== Segment start ==

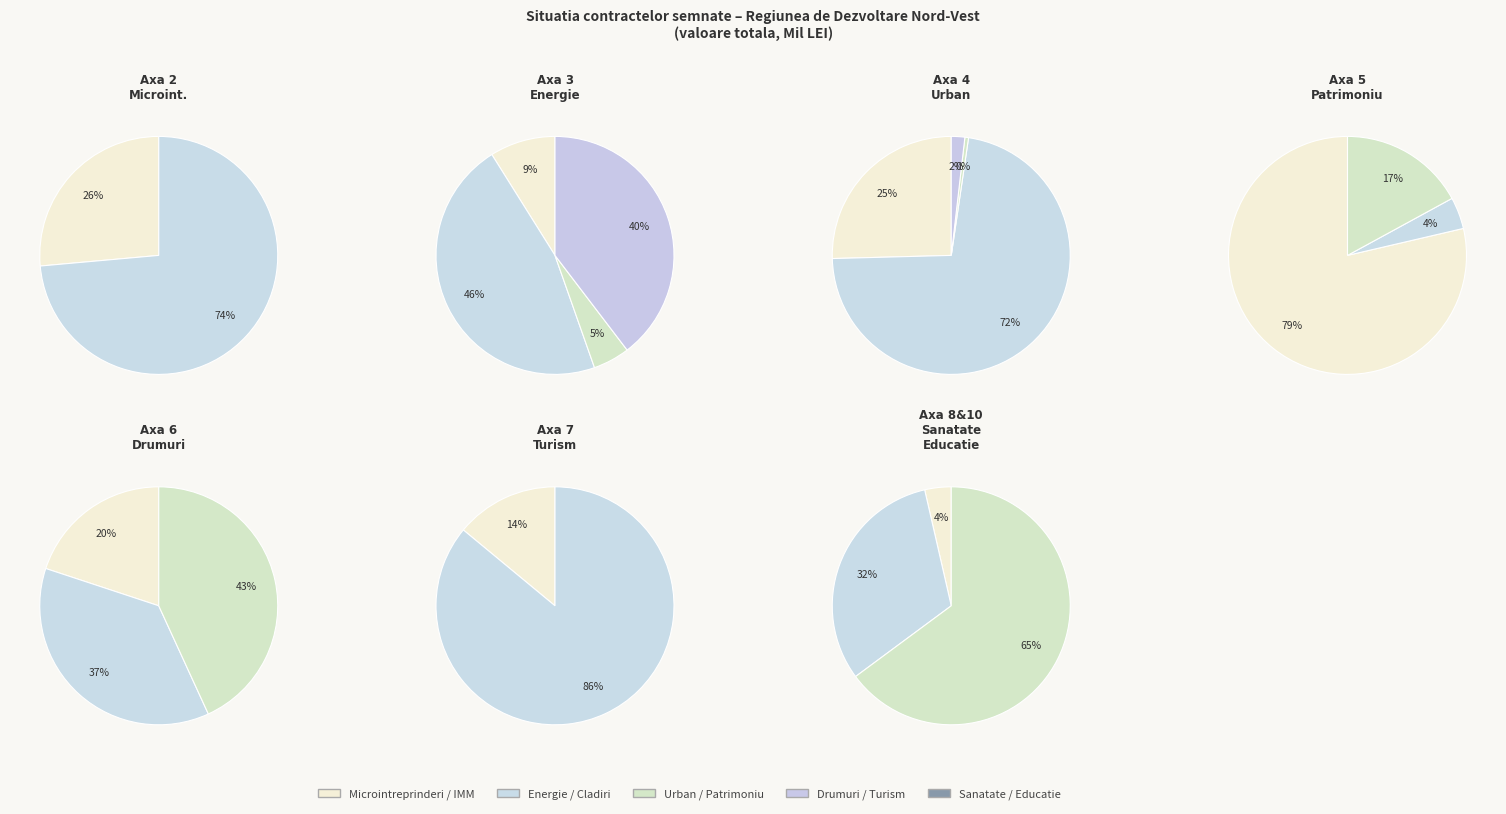

Is 2.2. IMM-uri the majority of the pie?

No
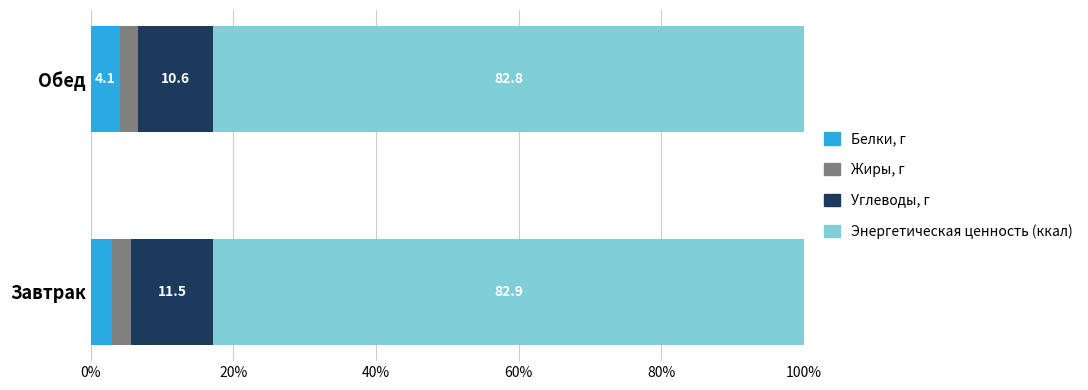

Rank the categories by Белки, г value from highest to lowest.

Обед, Завтрак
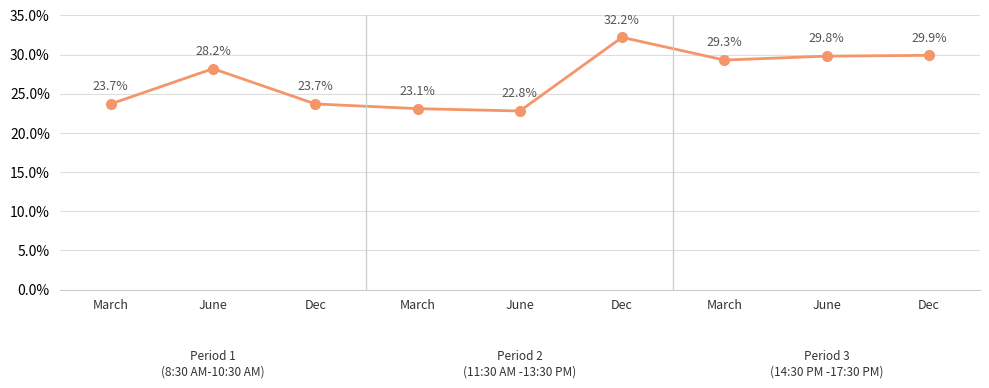

Count the number of data series in this chart.

1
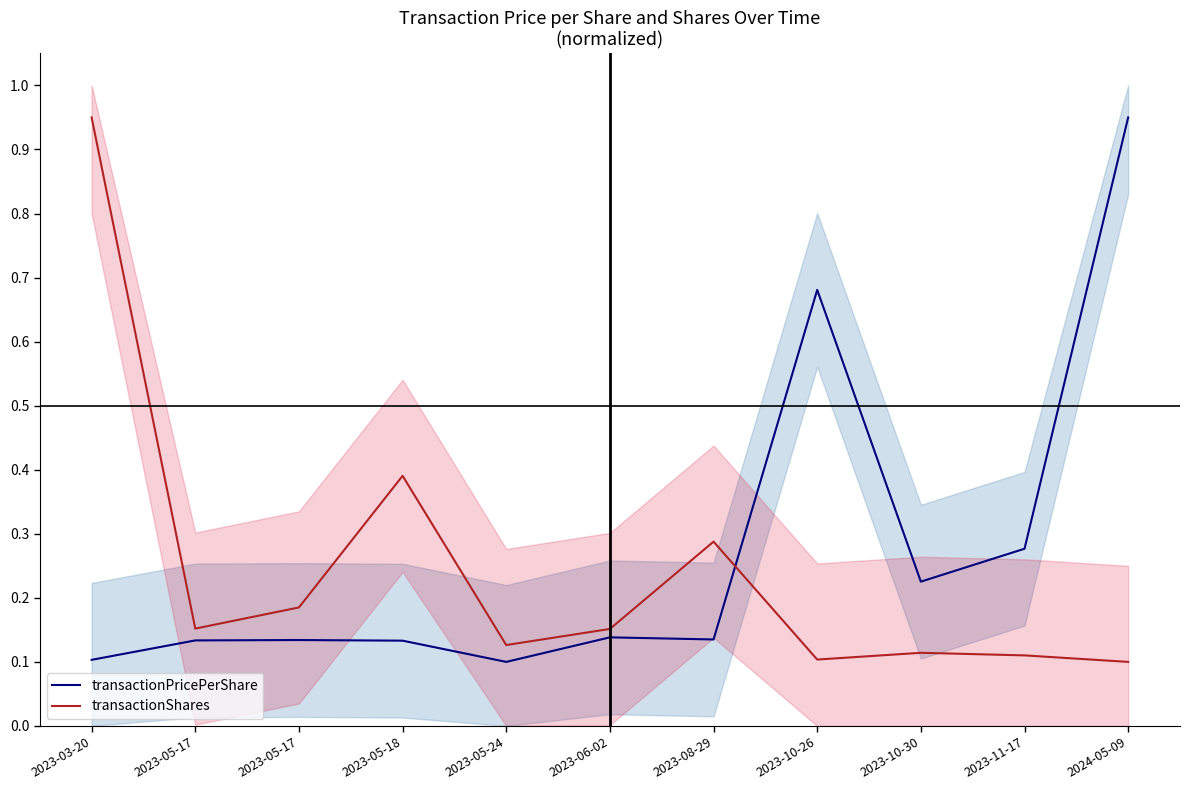

What are all the series names shown in the legend?

transactionPricePerShare, transactionShares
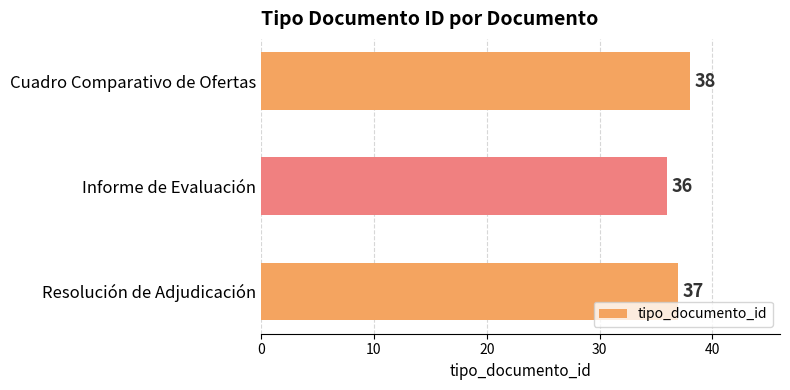

What is the ratio of the value at Informe de Evaluación to the value at Resolución de Adjudicación?

1.0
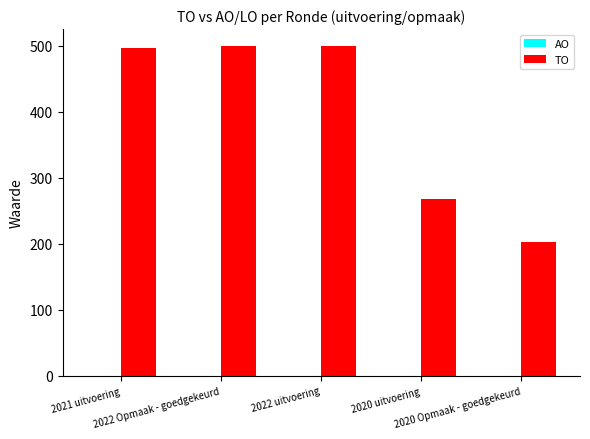

What is the smallest value displayed?

203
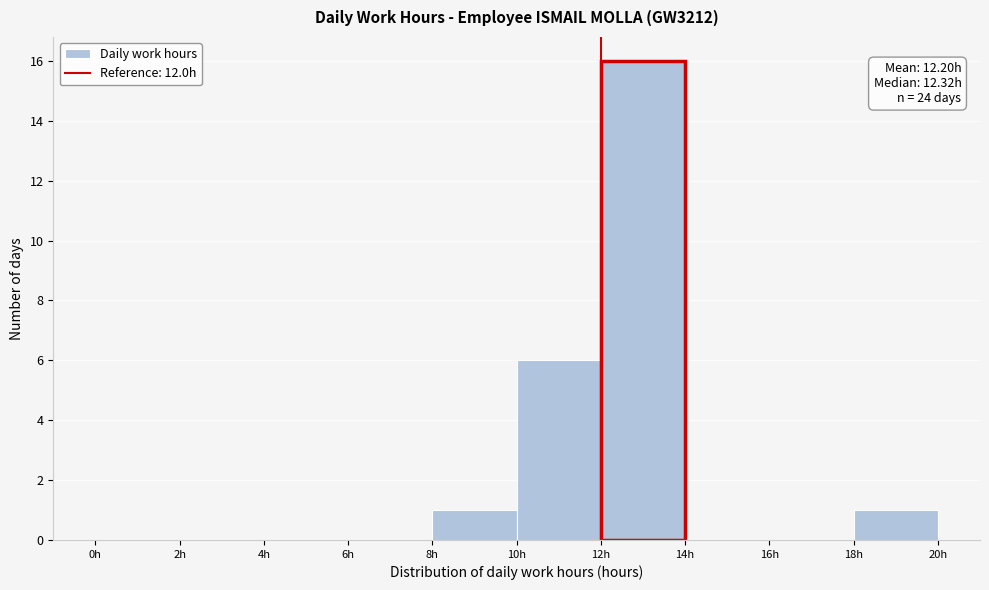

Over which range of the x-axis is the bar tallest?

12 to 14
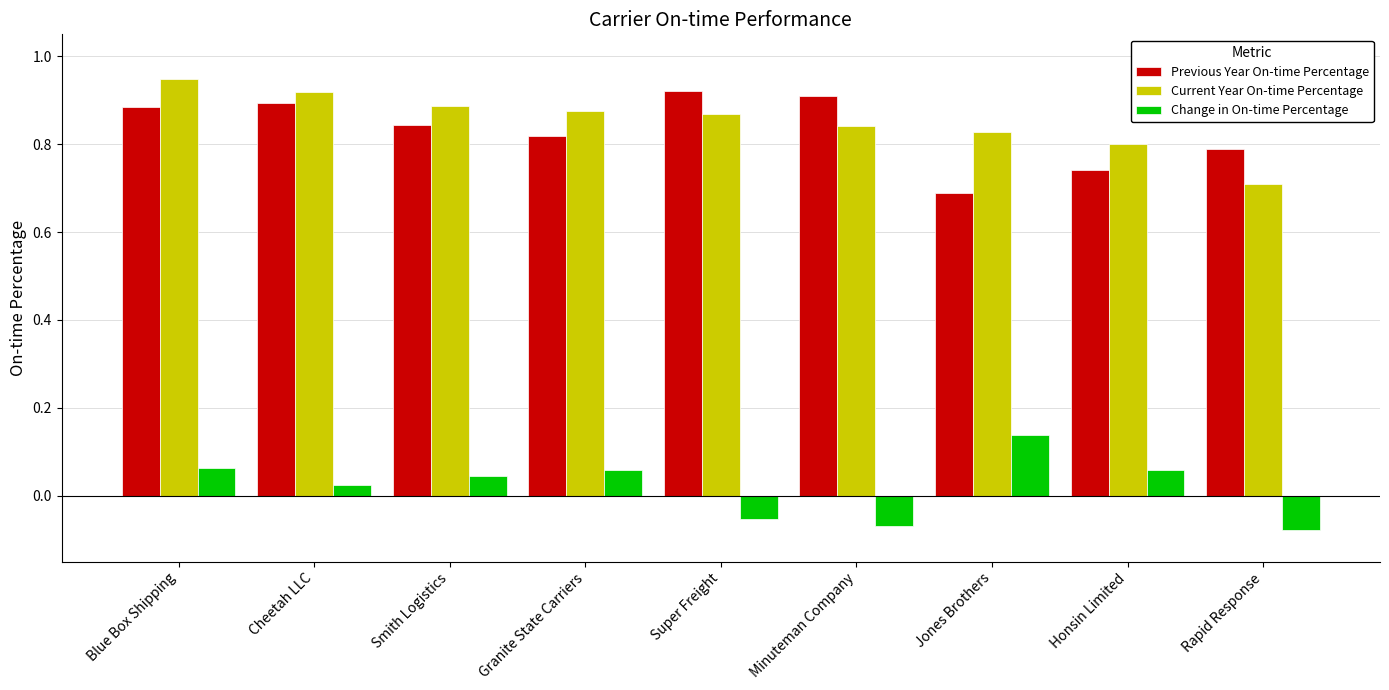

True or false: Previous Year On-time Percentage has a value of 0.5 at Cheetah LLC.

False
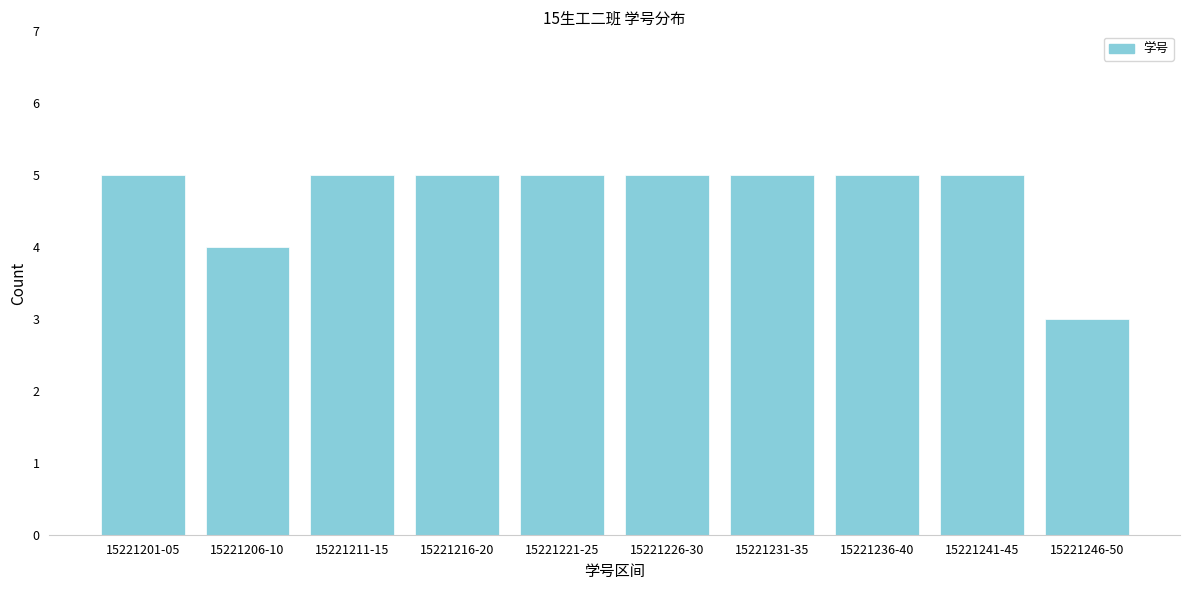

Reading left to right, transcribe all the data shown in this chart.

5	4	5	5	5	5	5	5	5	3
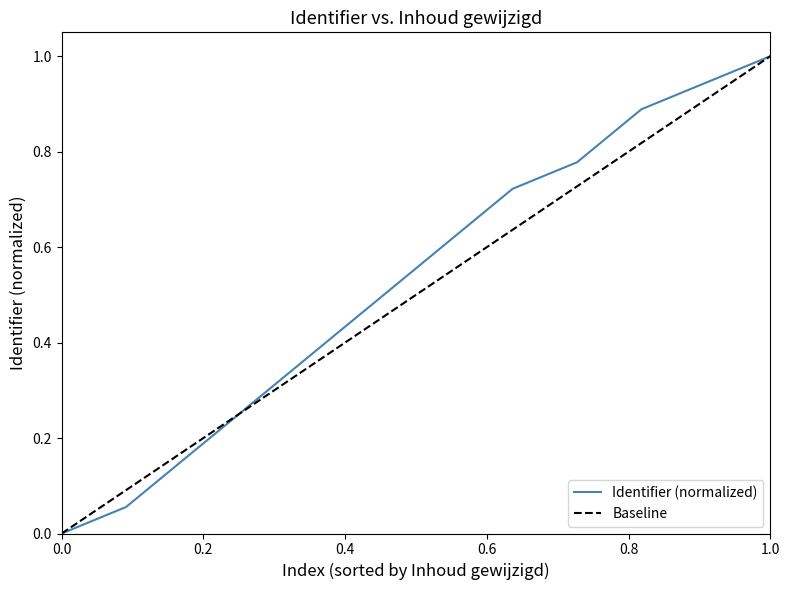

The value of Identifier (normalized) at 0.0 is 0.0. True or false?

True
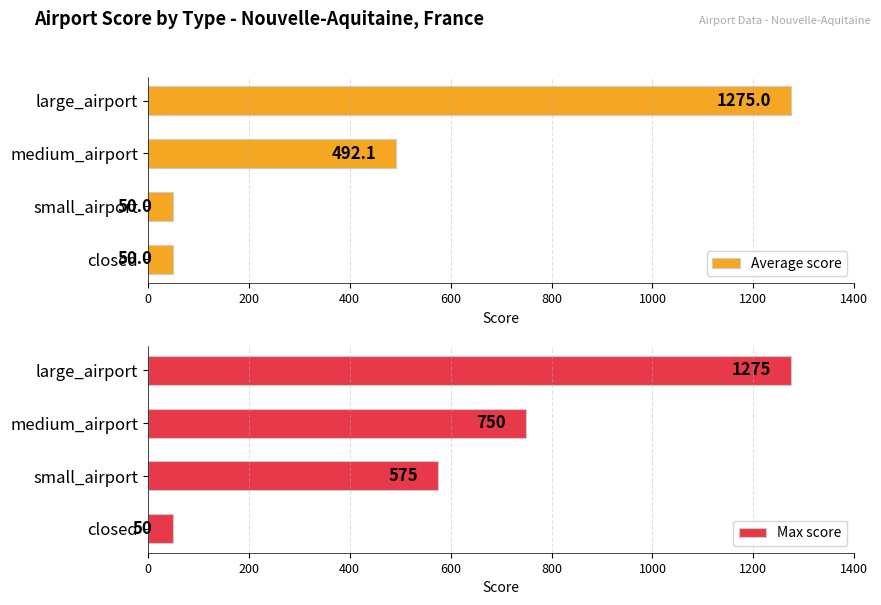

What is the lowest value of the Max score series?

50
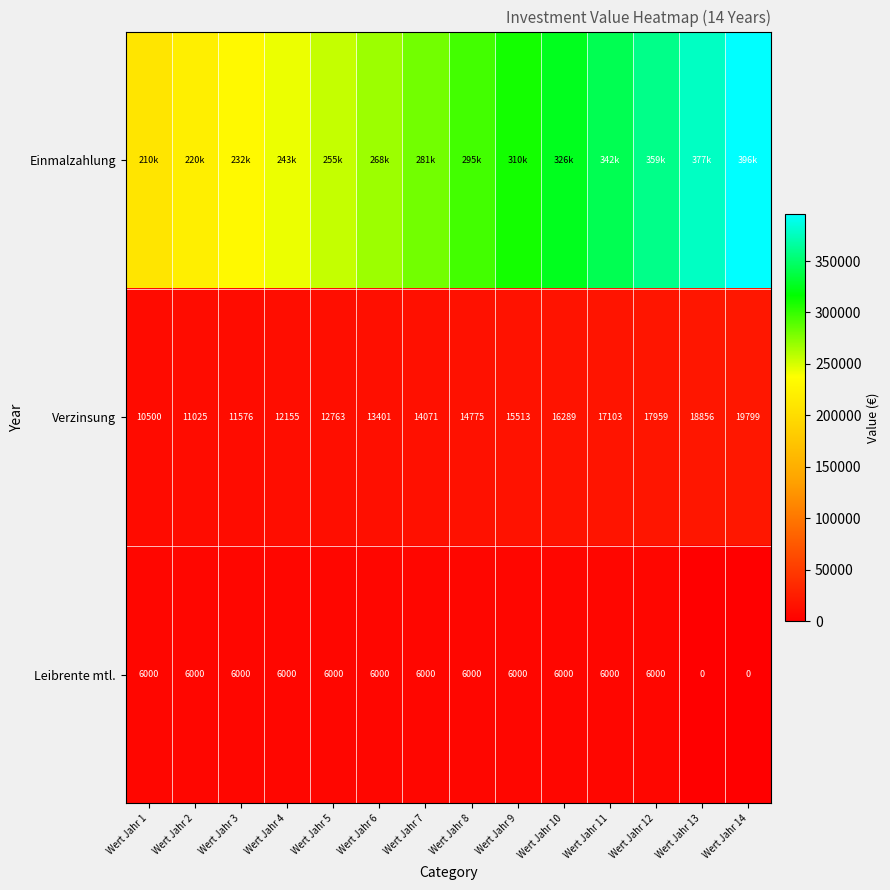

How many data points in Verzinsung are less than 14775?

7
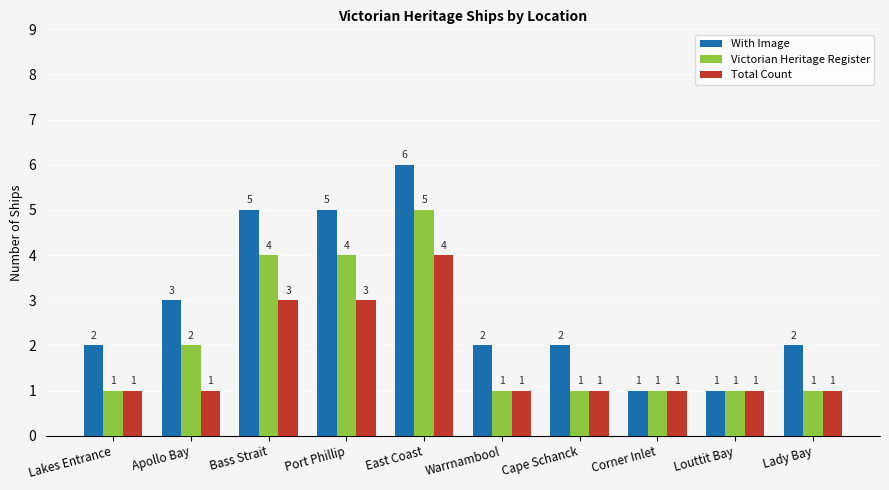

At which category is the sum across all series the highest?

East Coast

== Segment end ==

THE PROBLEM:
Substitute "graph" for "chart" in the listing lines starting at the line containing "Обед, Завтрак" and ending at the end of the listing, with all other text unchanged. Leave the pictures out of your answer.

ANSWER TO THIS EXERCISE:
Обед, Завтрак

Count the number of data series in this graph.

1

What are all the series names shown in the legend?

transactionPricePerShare, transactionShares

What is the ratio of the value at Informe de Evaluación to the value at Resolución de Adjudicación?

1.0

What is the smallest value displayed?

203

Over which range of the x-axis is the bar tallest?

12 to 14

True or false: Previous Year On-time Percentage has a value of 0.5 at Cheetah LLC.

False

Reading left to right, transcribe all the data shown in this graph.

5	4	5	5	5	5	5	5	5	3

The value of Identifier (normalized) at 0.0 is 0.0. True or false?

True

What is the lowest value of the Max score series?

50

How many data points in Verzinsung are less than 14775?

7

At which category is the sum across all series the highest?

East Coast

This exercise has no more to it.